Словно навечно небо и деревья отражены водоемом. Водоем — душой героинь. Их души — палитрой мастера. Эта система «зеркальных отражений» как-то высвечивает одну из самых сокровенных мыслей творчества Мусатова: прекрасное обречено, если нет душ-зеркал, его отражающих, если нет Человека. Три зеркальные бездны: глубина неба, глубина водоема, глубина человеческой души — раскрывают нам в «Водоеме» радостное и тревожное единство мира.

Одно из самых простых и глубоких, скромных и изысканно-поэтичных полотен Мусатова принесло ему бессмертие. «Музыкальная скорбь „Водоема“, — писали о картине, — будет говорить со все увеличивающейся силой самым отдаленным нашим потомкам, которые будут истонченнее к восприятиям, но не перестанут, конечно, мечтать, любить и печаловаться…»

4

Образный строй почти всех работ зубриловского цикла, начиная с «Гобелена», отличается одной любопытной чертой, подмеченной и определенной как «дуэт» двух женщин, старшей и младшей подруги. Это определение использовали не только в сюжетно-тематическом плане, но и в плане стилистической антитезы как «дуэт двух Муз». Идя еще дальше и находя в «Водоеме» противопоставление «двух принципов жизни», Л. В. Мочалов задался вопросом: «Не своеобразный ли это вариант любви небесной и земной?» Вопрос этот не лишен жизненного подтекста… Конечно, не стоит прямо связывать факты биографии мастера с образной композицией его работ, тем более что женские образы у него, как правило, собирательные, поэтически отвлеченные. И все-таки в Зубриловке для Мусатова произошла встреча двух, если не трех близких по времени этапов его сердечной жизни. И как небесная синь, белизна облака, зелень листвы, пронизанные солнцем, «входят» друг в друга, отражаясь в водоеме, так здесь, в Зубриловке, образ Воротынской светился сквозь образ Корнеевой, страстное увлечение ею почти совпало с разрешением давних отношений с Александровой. Невольно в теме дуэта могло найти отражение годами длившееся сосуществование в сердце художника образов «двойственных». В свое время мотив «дуэта» возник после ухода с полотен Мусатова последних мужских персонажей. Теперь же драматический конфликт еще более уходит вглубь, развертываются различные музыкальные вариации его преодоления. Классической звучности, ясности и высоты тема дуэта не случайно достигла в «Водоеме». Ранее она подчас драматически осложнялась. Особенно заметно это в зубриловской графике, которая объединяется с живописью Мусатова единством стиля и образного мира.

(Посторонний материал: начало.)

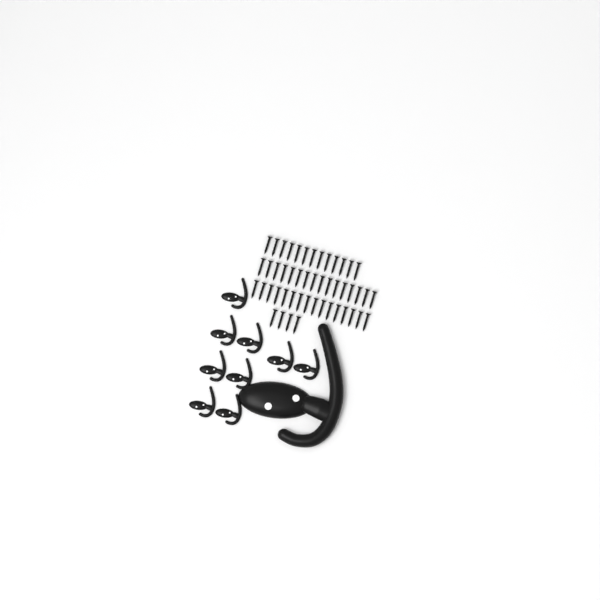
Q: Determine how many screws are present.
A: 49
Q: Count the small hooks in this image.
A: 9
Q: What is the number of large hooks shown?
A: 1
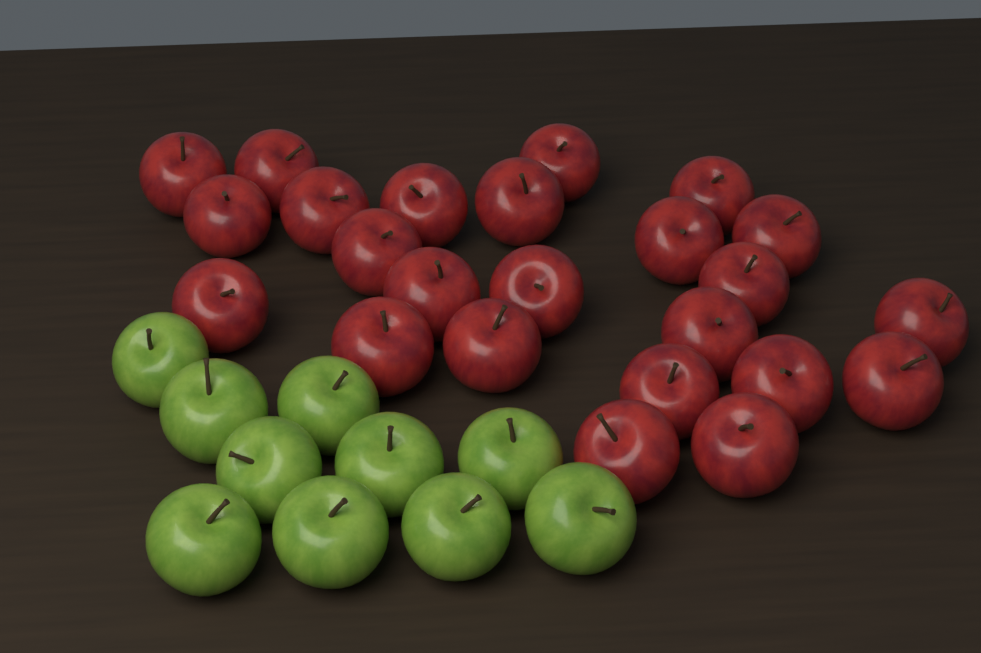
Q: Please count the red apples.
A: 24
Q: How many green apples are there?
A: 10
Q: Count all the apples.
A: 34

Так, в графической композиции «Встреча у колонны» — с этой большой акварели Мусатов делает позже изысканный рисунок пером — «дуэт», как отмечалось, скорее переходит в «дуэль»… На фоне парка, куртин, ограды и цветника приостановились у белой колонны две женские фигуры. Стоящая слева — еще совсем юная девушка по сравнению с другой, красивой темноволосой дамой. Вероятно, именно потому, что впервые в подобных композициях взгляды героинь встречаются, в их пристальности сразу же ищешь следы соперничества, «тень каких-то сложных отношений». Невольно вспоминается душевная коллизия Мусатова лета 1901 года (отзвуки образа Воротынской, драматизм чувств к Корнеевой). В противостоянии двух женских образов предельно отчетлив контраст как бы двух начал — светлого, «небесного», и страстного, «земного». Как и всегда у Мусатова, персонажи отделены друг от друга, замкнуты в пределах своих состояний, не проникающих одно в другое…

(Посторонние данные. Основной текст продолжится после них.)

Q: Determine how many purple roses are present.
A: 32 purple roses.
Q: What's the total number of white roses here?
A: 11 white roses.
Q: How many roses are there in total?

В пору затянувшегося зубриловского сидения 1902 года уже с предельной точностью оформился замысел «Водоема». В середине сентября Мусатов писал в Москву М. И. Шестеркину: «Мечтаю все начать картину для будущей выставки». Речь шла о предстоящей выставке Московского товарищества художников в Петербурге. За будничными тревогами зубриловских писем — нигде и никогда не оставлявшие художника раздумья о сплочении передовых сил русской культуры. Однако в них и растущее подозрение в иллюзорности своих надежд на МТХ, и даже разочарование в нем. Мусатов настойчиво просит Шестеркина «телефонировать» ему «на Вертуновку-Зубриловку» о дате предстоящего собрания, намереваясь около 25 сентября быть в Москве. Но отсутствие вразумительного ответа задерживает его отъезд. 30 сентября Мусатов не без раздражения сообщает сестре, уехавшей в Саратов на учебу: «Друг мой Лена. Как видишь, я еще в Зубриловке. Все ждал ответа из Москвы на мои письма. Ульянов прислал только одно пустое письмо, которое мне ровно ничего не говорит. Ужасно странный народ эти москвичи… В ожидании ответа из Москвы пишу здесь дом в сумерки. Елена Владимировна — почти уже половину своей картины».

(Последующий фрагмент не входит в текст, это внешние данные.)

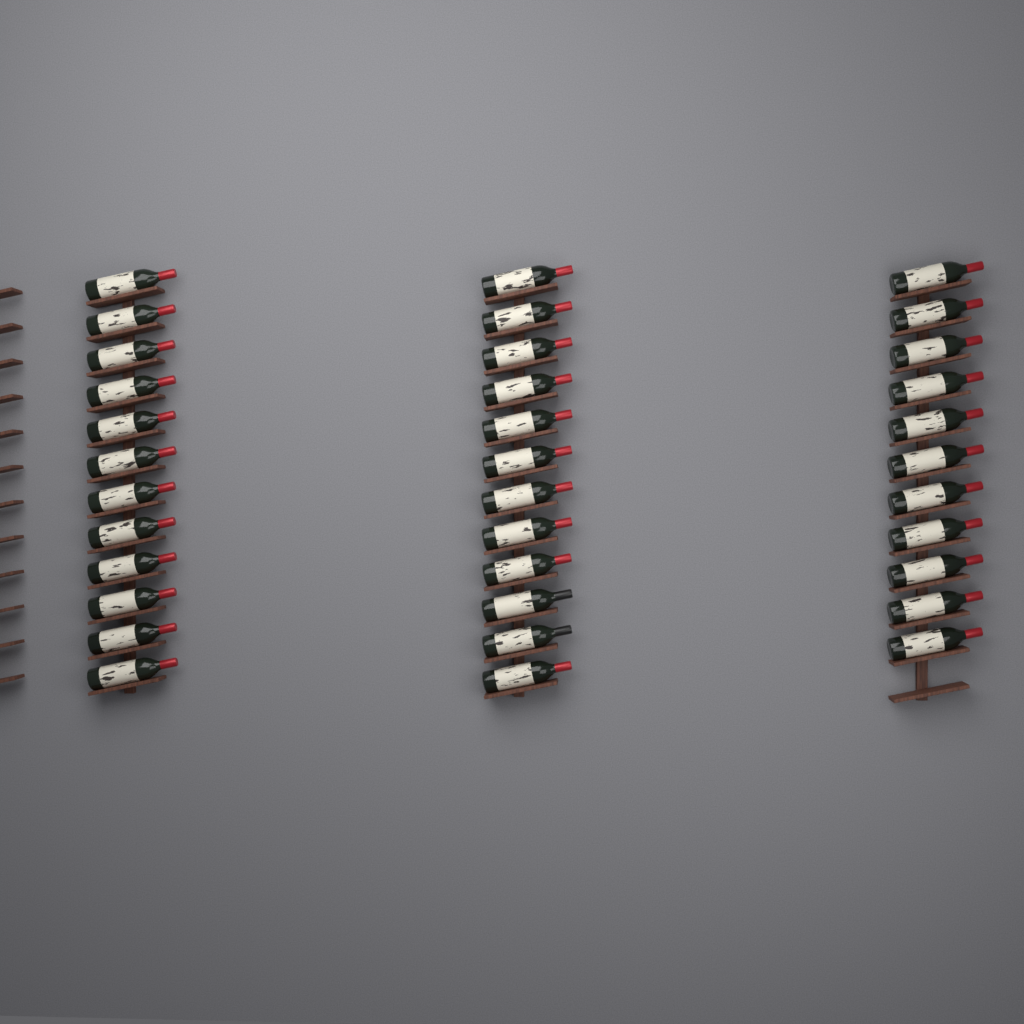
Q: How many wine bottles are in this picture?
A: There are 35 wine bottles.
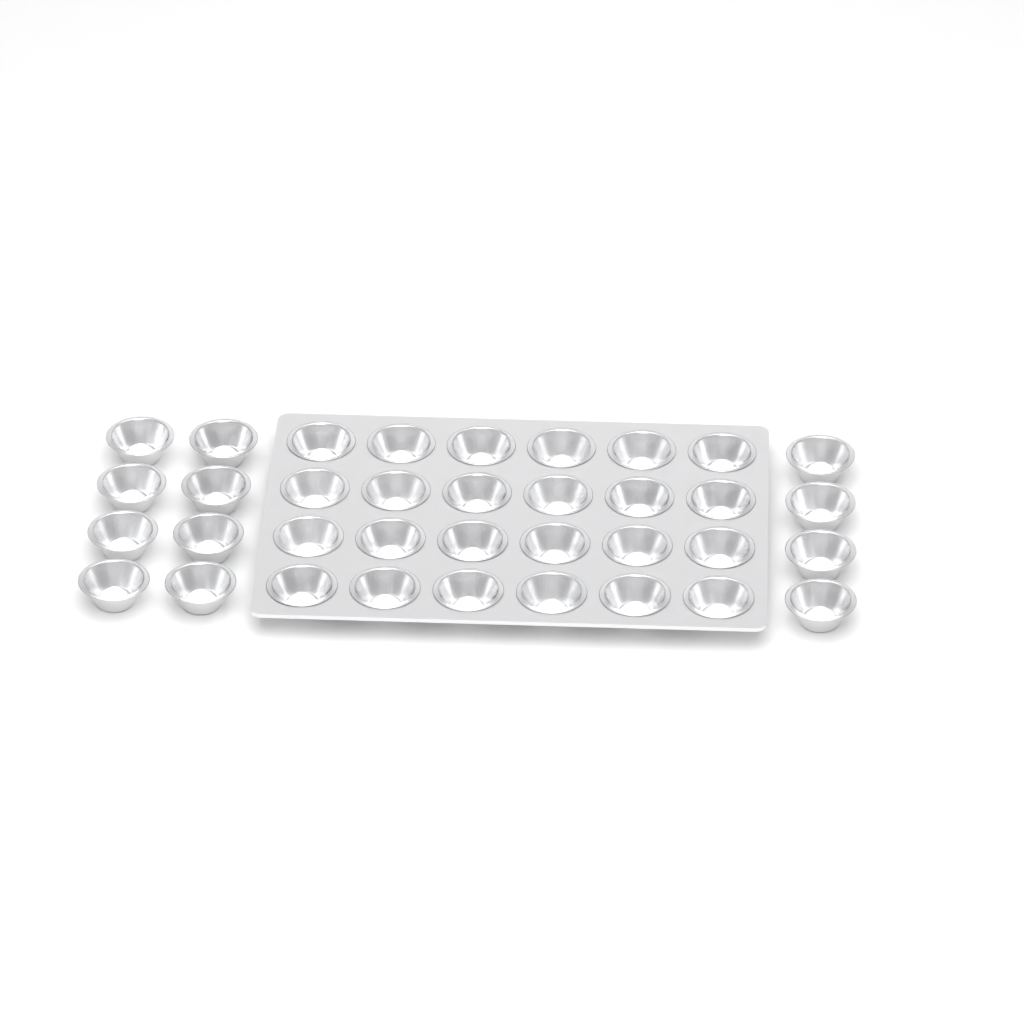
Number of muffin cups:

Вскоре оставляет Зубриловку и Александрова. Виктор Эльпидифорович в полном одиночестве бродит по мокрым сквозящим аллеям парка, по безлюдному дворцу. Грусть осеннего запустения, растущее чувство досады вызывают старый мотив «разлада» с миром действительности. Словно опять со дна его души встает давнее признание: «Я старался выразить… идею гармонии, а кругом меня все диссонансы, от которых я нигде не могу скрыться…».

И, наверное, он не просто скучал по уехавшей подруге. Вновь пришли щемящие сомнения в правомерности соединения их жизней — ведь и гораздо позднее будут они томить его в разлуке… А поздней зубриловской осенью, после небывалого всплеска счастья, спад настроения был сам по себе естествен. И эту душевную угнетенность усилили впечатления от осенней природы. «Эти призрачные, фиолетовые тона, — писал однажды Мусатов, — грустная, умирающая зелень, солнечный свет, слабо на всем серебрящийся, как последнее пожатие руки умирающему, навевает какую-то тихую тоску, и грезятся бледные призраки туманного романтизма…»

Друзьям Мусатов расскажет, как «однажды, в ненастный осенний вечер, возвращаясь с этюда, он шел мимо старого дворца. Когда он вошел в цветник, окружающий дом, луч солнца, пробившийся на закате, брызнул по вершине фасада… Старый, молчаливый замок словно вырос. И все вокруг этого отжившего дома, и сам он приобрели совершенно иной, нереальный вид».

Не верится, что Мусатов (который не преминул, по обыкновению, хоть как-то закрепить поразительное «мимолетное виденье» с помощью фотоаппарата) не попытайся — пусть однажды — проверить волнующие его впечатления еще и романтической прогулкой к зубриловскому дворцу — в одиночку, в предрассветные часы. Тот, кто хоть раз на исходе октябрьской ночи удосужился пройти этой дорогой, может сказать с уверенностью: такая прогулка при острой впечатлительности требовала определенной твердости духа.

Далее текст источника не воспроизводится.